*** Opening STORED DATA ***

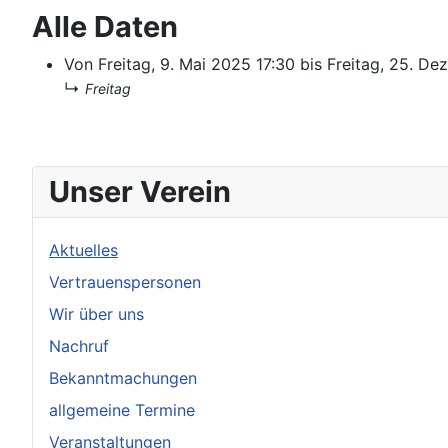
Alle Daten
Von
Freitag, 9. Mai 2025
17:30
bis
Freitag, 25. D
↳
Freitag
Unser Verein
Aktuelles
Vertrauenspersonen
Wir über uns
Nachruf
Bekanntmachungen
allgemeine Termine
Veranstaltungen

*** Closing STORED DATA ***

What is needed is an exact copy of the data, with the pictures removed.

:: RESULT FOR THIS EXERCISE ::
Alle Daten
Von
Freitag, 9. Mai 2025
17:30
bis
Freitag, 25. D
↳
Freitag
Unser Verein
Aktuelles
Vertrauenspersonen
Wir über uns
Nachruf
Bekanntmachungen
allgemeine Termine
Veranstaltungen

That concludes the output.